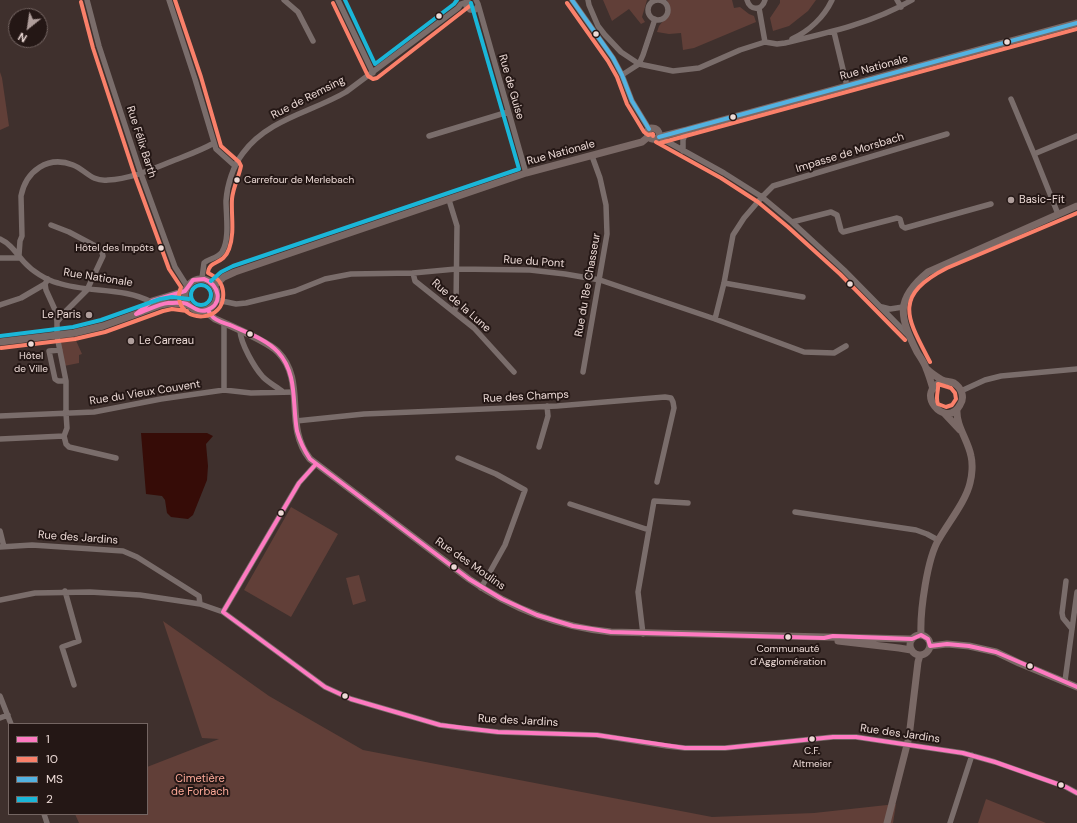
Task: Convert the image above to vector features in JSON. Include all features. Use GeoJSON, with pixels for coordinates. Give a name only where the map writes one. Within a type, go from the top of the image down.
{"type":"FeatureCollection","features":[{"type":"Feature","properties":{"kind":"main road","name":"Rue Nationale"},"geometry":{"type":"LineString","coordinates":[[649,129],[654,128],[658,133],[676,133],[1077,23]]}},
{"type":"Feature","properties":{"kind":"main road"},"geometry":{"type":"LineString","coordinates":[[649,129],[647,132],[648,137],[652,140],[658,133]]}},
{"type":"Feature","properties":{"kind":"main road","name":"Rue Nationale"},"geometry":{"type":"LineString","coordinates":[[215,285],[224,277],[235,272],[526,173],[640,142],[648,137]]}},
{"type":"Feature","properties":{"kind":"main road"},"geometry":{"type":"LineString","coordinates":[[920,634],[921,615],[932,554],[938,540],[966,495],[970,483],[972,456],[956,415],[962,401],[961,391],[954,384],[934,375],[926,367],[918,354],[904,322],[903,307],[907,295],[912,286],[928,272],[1077,206]]}},
{"type":"Feature","properties":{"kind":"main road"},"geometry":{"type":"LineString","coordinates":[[0,342],[74,334],[103,326],[167,304],[188,305],[196,310],[208,310],[217,300],[218,296],[215,285],[207,279],[195,279],[186,288],[151,302],[136,314]]}},
{"type":"Feature","properties":{"kind":"main road"},"geometry":{"type":"LineString","coordinates":[[186,288],[185,299],[188,305]]}},
{"type":"Feature","properties":{"kind":"main road","name":"Rue des Moulins"},"geometry":{"type":"LineString","coordinates":[[208,310],[212,317],[268,344],[279,352],[286,362],[291,374],[300,444],[306,454],[316,464],[481,588],[512,605],[557,622],[599,631],[643,634],[824,638],[911,650]]}},
{"type":"Feature","properties":{"kind":"main road"},"geometry":{"type":"LineString","coordinates":[[926,367],[933,389]]}},
{"type":"Feature","properties":{"kind":"main road"},"geometry":{"type":"LineString","coordinates":[[945,381],[940,382],[933,389],[931,393],[932,404],[939,411],[944,413],[962,431]]}},
{"type":"Feature","properties":{"kind":"main road"},"geometry":{"type":"LineString","coordinates":[[944,413],[957,410]]}},
{"type":"Feature","properties":{"kind":"main road"},"geometry":{"type":"LineString","coordinates":[[920,634],[929,639],[930,646],[928,651],[920,655],[911,650],[910,644],[914,636],[920,634]]}},
{"type":"Feature","properties":{"kind":"main road","name":"Rue des Moulins"},"geometry":{"type":"LineString","coordinates":[[824,638],[833,636],[899,639],[912,638]]}},
{"type":"Feature","properties":{"kind":"main road"},"geometry":{"type":"LineString","coordinates":[[930,646],[968,646],[996,652],[1077,687]]}},
{"type":"Feature","properties":{"kind":"main road"},"geometry":{"type":"LineString","coordinates":[[887,823],[907,745],[920,655]]}},
{"type":"Feature","properties":{"kind":"street","name":"Rue Félix Barth"},"geometry":{"type":"LineString","coordinates":[[87,0],[99,46],[140,174],[174,267],[186,288]]}},
{"type":"Feature","properties":{"kind":"street"},"geometry":{"type":"LineString","coordinates":[[169,0],[216,148],[234,166]]}},
{"type":"Feature","properties":{"kind":"street"},"geometry":{"type":"LineString","coordinates":[[284,0],[298,12],[314,41]]}},
{"type":"Feature","properties":{"kind":"street"},"geometry":{"type":"LineString","coordinates":[[338,0],[372,73]]}},
{"type":"Feature","properties":{"kind":"street"},"geometry":{"type":"LineString","coordinates":[[572,0],[613,58],[622,75],[632,101],[649,129]]}},
{"type":"Feature","properties":{"kind":"street"},"geometry":{"type":"LineString","coordinates":[[588,0],[598,26],[622,52],[639,64],[673,71],[699,68],[740,50],[765,42],[777,44],[785,43],[834,32],[901,7],[912,0]]}},
{"type":"Feature","properties":{"kind":"street"},"geometry":{"type":"LineString","coordinates":[[747,0],[751,7],[759,8],[766,0]]}},
{"type":"Feature","properties":{"kind":"street"},"geometry":{"type":"LineString","coordinates":[[785,43],[798,36],[818,21],[828,9],[832,0]]}},
{"type":"Feature","properties":{"kind":"street"},"geometry":{"type":"LineString","coordinates":[[898,0],[901,7]]}},
{"type":"Feature","properties":{"kind":"street"},"geometry":{"type":"LineString","coordinates":[[467,3],[472,11],[475,10],[477,2]]}},
{"type":"Feature","properties":{"kind":"street","name":"Rue de Guise"},"geometry":{"type":"LineString","coordinates":[[477,2],[526,173]]}},
{"type":"Feature","properties":{"kind":"street","name":"Rue de Remsing"},"geometry":{"type":"LineString","coordinates":[[202,278],[204,263],[207,260],[216,257],[224,246],[227,230],[226,199],[234,166],[243,153],[259,136],[289,118],[336,98],[372,73],[458,8],[461,4],[467,3]]}},
{"type":"Feature","properties":{"kind":"street"},"geometry":{"type":"LineString","coordinates":[[759,8],[765,42]]}},
{"type":"Feature","properties":{"kind":"street"},"geometry":{"type":"LineString","coordinates":[[622,75],[639,64],[655,19]]}},
{"type":"Feature","properties":{"kind":"street"},"geometry":{"type":"LineString","coordinates":[[834,32],[847,86]]}},
{"type":"Feature","properties":{"kind":"street"},"geometry":{"type":"LineString","coordinates":[[1011,99],[1058,214]]}},
{"type":"Feature","properties":{"kind":"street"},"geometry":{"type":"LineString","coordinates":[[429,136],[508,112]]}},
{"type":"Feature","properties":{"kind":"street"},"geometry":{"type":"LineString","coordinates":[[683,151],[683,140],[687,130]]}},
{"type":"Feature","properties":{"kind":"street"},"geometry":{"type":"LineString","coordinates":[[658,133],[683,151],[724,173],[762,197],[792,222],[844,270],[910,337]]}},
{"type":"Feature","properties":{"kind":"street","name":"Impasse de Morsbach"},"geometry":{"type":"LineString","coordinates":[[762,197],[773,186],[947,134]]}},
{"type":"Feature","properties":{"kind":"street"},"geometry":{"type":"LineString","coordinates":[[1034,154],[1077,136]]}},
{"type":"Feature","properties":{"kind":"street"},"geometry":{"type":"LineString","coordinates":[[0,258],[20,256],[22,236],[22,190],[29,175],[47,163],[59,161],[73,165],[89,176],[98,180],[108,180],[140,174],[202,150],[214,142]]}},
{"type":"Feature","properties":{"kind":"street","name":"Rue du 18e Chasseur"},"geometry":{"type":"LineString","coordinates":[[583,372],[608,234],[606,205],[600,178],[592,156]]}},
{"type":"Feature","properties":{"kind":"street"},"geometry":{"type":"LineString","coordinates":[[715,318],[724,283],[733,235],[744,218],[762,197]]}},
{"type":"Feature","properties":{"kind":"street"},"geometry":{"type":"LineString","coordinates":[[449,200],[457,226],[456,307],[454,312]]}},
{"type":"Feature","properties":{"kind":"street"},"geometry":{"type":"LineString","coordinates":[[792,222],[831,212],[837,215],[841,230],[843,232],[896,218],[900,219],[902,226],[905,228],[991,204]]}},
{"type":"Feature","properties":{"kind":"street"},"geometry":{"type":"LineString","coordinates":[[51,225],[69,232],[101,249],[103,256],[87,290],[57,322]]}},
{"type":"Feature","properties":{"kind":"street","name":"Rue Nationale"},"geometry":{"type":"LineString","coordinates":[[0,239],[11,246],[33,270],[47,282],[87,290],[134,295],[151,302]]}},
{"type":"Feature","properties":{"kind":"street"},"geometry":{"type":"LineString","coordinates":[[11,246],[20,245]]}},
{"type":"Feature","properties":{"kind":"street","name":"Rue du Pont"},"geometry":{"type":"LineString","coordinates":[[217,300],[236,304],[246,303],[296,291],[325,279],[351,274],[456,269],[530,270],[600,280],[715,318],[804,352],[834,353],[846,346]]}},
{"type":"Feature","properties":{"kind":"street","name":"Rue de la Lune"},"geometry":{"type":"LineString","coordinates":[[413,272],[415,280],[474,328],[514,372]]}},
{"type":"Feature","properties":{"kind":"street"},"geometry":{"type":"LineString","coordinates":[[0,305],[26,296],[47,282]]}},
{"type":"Feature","properties":{"kind":"street"},"geometry":{"type":"LineString","coordinates":[[47,282],[46,290],[56,312],[57,336],[66,381],[67,428],[64,436],[66,444],[69,447],[116,458]]}},
{"type":"Feature","properties":{"kind":"street"},"geometry":{"type":"LineString","coordinates":[[724,283],[803,297]]}},
{"type":"Feature","properties":{"kind":"street"},"geometry":{"type":"LineString","coordinates":[[880,306],[890,309],[903,307]]}},
{"type":"Feature","properties":{"kind":"street"},"geometry":{"type":"LineString","coordinates":[[224,323],[224,390]]}},
{"type":"Feature","properties":{"kind":"street"},"geometry":{"type":"LineString","coordinates":[[240,331],[241,338],[261,375],[283,392]]}},
{"type":"Feature","properties":{"kind":"street"},"geometry":{"type":"LineString","coordinates":[[60,350],[49,352],[55,379],[58,381],[66,381]]}},
{"type":"Feature","properties":{"kind":"street"},"geometry":{"type":"LineString","coordinates":[[961,391],[985,380],[1001,376],[1077,369]]}},
{"type":"Feature","properties":{"kind":"street","name":"Rue du Vieux Couvent"},"geometry":{"type":"LineString","coordinates":[[0,416],[94,412],[161,399],[224,390],[251,393],[294,392]]}},
{"type":"Feature","properties":{"kind":"street","name":"Rue des Champs"},"geometry":{"type":"LineString","coordinates":[[296,421],[364,414],[547,406],[665,397],[671,398],[674,402],[674,408],[658,482]]}},
{"type":"Feature","properties":{"kind":"street","name":"Rue des Champs"},"geometry":{"type":"LineString","coordinates":[[539,447],[548,416],[547,406]]}},
{"type":"Feature","properties":{"kind":"street"},"geometry":{"type":"LineString","coordinates":[[0,439],[64,436]]}},
{"type":"Feature","properties":{"kind":"street"},"geometry":{"type":"LineString","coordinates":[[458,458],[496,474],[525,490],[505,545],[481,588]]}},
{"type":"Feature","properties":{"kind":"street"},"geometry":{"type":"LineString","coordinates":[[223,612],[299,483],[316,464]]}},
{"type":"Feature","properties":{"kind":"street"},"geometry":{"type":"LineString","coordinates":[[643,634],[638,592],[654,501],[688,503]]}},
{"type":"Feature","properties":{"kind":"street"},"geometry":{"type":"LineString","coordinates":[[570,504],[649,530]]}},
{"type":"Feature","properties":{"kind":"street"},"geometry":{"type":"LineString","coordinates":[[795,512],[916,530],[938,540]]}},
{"type":"Feature","properties":{"kind":"street"},"geometry":{"type":"LineString","coordinates":[[0,531],[2,547]]}},
{"type":"Feature","properties":{"kind":"street","name":"Rue des Jardins"},"geometry":{"type":"LineString","coordinates":[[2,547],[49,546],[123,551],[137,557],[199,596],[200,604],[223,612],[310,676],[339,694],[351,699],[440,725],[498,732],[597,735],[685,748],[725,748],[833,737],[856,737],[972,755],[1066,787],[1077,793]]}},
{"type":"Feature","properties":{"kind":"street"},"geometry":{"type":"LineString","coordinates":[[1066,582],[1062,613],[1063,618],[1072,629]]}},
{"type":"Feature","properties":{"kind":"street"},"geometry":{"type":"LineString","coordinates":[[0,600],[35,593],[65,592],[140,594],[200,604]]}},
{"type":"Feature","properties":{"kind":"street"},"geometry":{"type":"LineString","coordinates":[[65,592],[79,640],[62,647],[74,684]]}},
{"type":"Feature","properties":{"kind":"street"},"geometry":{"type":"LineString","coordinates":[[1065,681],[1077,592]]}},
{"type":"Feature","properties":{"kind":"street"},"geometry":{"type":"LineString","coordinates":[[0,696],[11,723]]}},
{"type":"Feature","properties":{"kind":"street"},"geometry":{"type":"LineString","coordinates":[[0,718],[8,715]]}},
{"type":"Feature","properties":{"kind":"street"},"geometry":{"type":"LineString","coordinates":[[950,823],[972,755]]}},
{"type":"Feature","properties":{"kind":"green space"},"geometry":{"type":"Polygon","coordinates":[[[603,0],[647,0],[642,17],[645,22],[641,24],[629,9],[612,21],[603,0]]]}},
{"type":"Feature","properties":{"kind":"green space"},"geometry":{"type":"Polygon","coordinates":[[[667,0],[732,0],[734,8],[740,7],[754,16],[756,22],[694,48],[683,50],[681,33],[669,34],[657,32],[659,26],[670,12],[667,0]]]}},
{"type":"Feature","properties":{"kind":"green space"},"geometry":{"type":"Polygon","coordinates":[[[780,0],[816,0],[808,11],[789,26],[773,31],[770,18],[780,3],[780,0]]]}},
{"type":"Feature","properties":{"kind":"green space"},"geometry":{"type":"Polygon","coordinates":[[[0,72],[9,126],[0,130],[0,72]]]}},
{"type":"Feature","properties":{"kind":"green space"},"geometry":{"type":"Polygon","coordinates":[[[74,336],[82,354],[79,355],[79,363],[64,366],[58,338],[74,336]]]}},
{"type":"Feature","properties":{"kind":"green space"},"geometry":{"type":"Polygon","coordinates":[[[291,507],[338,534],[291,617],[244,590],[291,507]]]}},
{"type":"Feature","properties":{"kind":"green space"},"geometry":{"type":"Polygon","coordinates":[[[359,575],[366,601],[353,605],[346,578],[359,575]]]}},
{"type":"Feature","properties":{"kind":"green space","name":"Cimetière de Forbach"},"geometry":{"type":"Polygon","coordinates":[[[163,621],[269,696],[363,750],[712,817],[814,813],[896,804],[893,823],[79,823],[75,815],[148,815],[148,767],[219,739],[202,738],[163,621]]]}},
{"type":"Feature","properties":{"kind":"green space"},"geometry":{"type":"Polygon","coordinates":[[[986,799],[1046,823],[978,823],[986,799]]]}},
{"type":"Feature","properties":{"kind":"shaded area"},"geometry":{"type":"Polygon","coordinates":[[[141,433],[207,433],[213,436],[206,444],[208,466],[207,480],[193,515],[188,519],[171,517],[167,513],[165,500],[162,496],[146,494],[141,433]]]}},
{"type":"Feature","properties":{"kind":"transit line","name":"10"},"geometry":{"type":"LineString","coordinates":[[81,2],[93,48],[135,176],[169,269],[181,287],[179,296],[181,305],[186,312],[202,316],[211,314],[218,310],[222,302],[222,285],[214,276],[208,273],[211,266],[223,258],[231,243],[233,195],[241,166],[239,162],[221,146],[201,77],[175,0]]}},
{"type":"Feature","properties":{"kind":"transit line","name":"2"},"geometry":{"type":"LineString","coordinates":[[345,0],[375,64],[454,4],[457,0]]}},
{"type":"Feature","properties":{"kind":"transit line","name":"MS"},"geometry":{"type":"LineString","coordinates":[[572,0],[613,58],[622,75],[632,101],[649,129]]}},
{"type":"Feature","properties":{"kind":"transit line","name":"10"},"geometry":{"type":"LineString","coordinates":[[333,3],[368,76],[373,79],[377,78],[471,5]]}},
{"type":"Feature","properties":{"kind":"transit line","name":"2"},"geometry":{"type":"LineString","coordinates":[[211,281],[221,272],[233,266],[519,169],[471,3]]}},
{"type":"Feature","properties":{"kind":"transit line","name":"10"},"geometry":{"type":"LineString","coordinates":[[567,3],[608,61],[617,77],[627,104],[644,132],[648,135],[653,134],[653,136]]}},
{"type":"Feature","properties":{"kind":"transit line","name":"MS"},"geometry":{"type":"LineString","coordinates":[[659,137],[1077,23]]}},
{"type":"Feature","properties":{"kind":"transit line","name":"10"},"geometry":{"type":"LineString","coordinates":[[660,143],[1077,29]]}},
{"type":"Feature","properties":{"kind":"transit line","name":"10"},"geometry":{"type":"LineString","coordinates":[[656,142],[721,178],[758,202],[840,274],[905,340]]}},
{"type":"Feature","properties":{"kind":"transit line","name":"10"},"geometry":{"type":"LineString","coordinates":[[930,362],[915,333],[909,309],[911,298],[918,288],[930,278],[947,268],[1077,213]]}},
{"type":"Feature","properties":{"kind":"transit line","name":"1"},"geometry":{"type":"LineString","coordinates":[[204,279],[213,285],[218,294],[216,303],[207,310],[199,310],[185,303],[168,303],[136,314],[152,301],[185,291],[193,280],[204,279]]}},
{"type":"Feature","properties":{"kind":"transit line","name":"2"},"geometry":{"type":"LineString","coordinates":[[197,285],[205,285],[211,291],[211,295],[211,299],[205,305],[197,305],[191,299],[191,291],[197,285]]}},
{"type":"Feature","properties":{"kind":"transit line","name":"2"},"geometry":{"type":"LineString","coordinates":[[0,336],[73,327],[101,320],[160,299],[172,297],[189,299]]}},
{"type":"Feature","properties":{"kind":"transit line","name":"10"},"geometry":{"type":"LineString","coordinates":[[1,348],[75,339],[105,332],[163,311],[172,309],[187,311]]}},
{"type":"Feature","properties":{"kind":"transit line","name":"1"},"geometry":{"type":"LineString","coordinates":[[208,310],[217,320],[249,333],[268,343],[278,352],[289,370],[293,390],[297,431],[302,446],[310,459],[469,579],[502,599],[537,615],[573,626],[611,632],[912,639],[921,635],[928,639],[930,646],[947,644],[969,646],[996,652],[1077,687]]}},
{"type":"Feature","properties":{"kind":"transit line","name":"10"},"geometry":{"type":"LineString","coordinates":[[938,384],[951,388],[955,393],[956,399],[952,405],[946,407],[938,404],[938,384]]}},
{"type":"Feature","properties":{"kind":"transit line","name":"1"},"geometry":{"type":"LineString","coordinates":[[316,464],[299,483],[223,612],[325,687],[351,699],[440,725],[498,732],[597,735],[685,748],[725,748],[833,737],[856,737],[963,753],[995,762],[1066,787],[1077,793]]}},
{"type":"Feature","properties":{"kind":"place","name":"Carrefour de Merlebach"},"geometry":{"type":"Point","coordinates":[237,180]}},
{"type":"Feature","properties":{"kind":"place","name":"Basic-Fit"},"geometry":{"type":"Point","coordinates":[1011,200]}},
{"type":"Feature","properties":{"kind":"place","name":"Hôtel des Impôts"},"geometry":{"type":"Point","coordinates":[161,248]}},
{"type":"Feature","properties":{"kind":"place","name":"Le Paris"},"geometry":{"type":"Point","coordinates":[89,315]}},
{"type":"Feature","properties":{"kind":"place","name":"Le Carreau"},"geometry":{"type":"Point","coordinates":[131,341]}},
{"type":"Feature","properties":{"kind":"place","name":"Hôtel de Ville"},"geometry":{"type":"Point","coordinates":[31,344]}},
{"type":"Feature","properties":{"kind":"place","name":"Communauté d’Agglomération"},"geometry":{"type":"Point","coordinates":[788,637]}},
{"type":"Feature","properties":{"kind":"place","name":"C.F. Altmeier"},"geometry":{"type":"Point","coordinates":[812,739]}}]}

__________

Instructions to follow: Search the data for the string "Hôtel" and copy each line where it appears.

Solution below:
{"type":"Feature","properties":{"kind":"place","name":"Hôtel des Impôts"},"geometry":{"type":"Point","coordinates":[161,248]}},
{"type":"Feature","properties":{"kind":"place","name":"Hôtel de Ville"},"geometry":{"type":"Point","coordinates":[31,344]}},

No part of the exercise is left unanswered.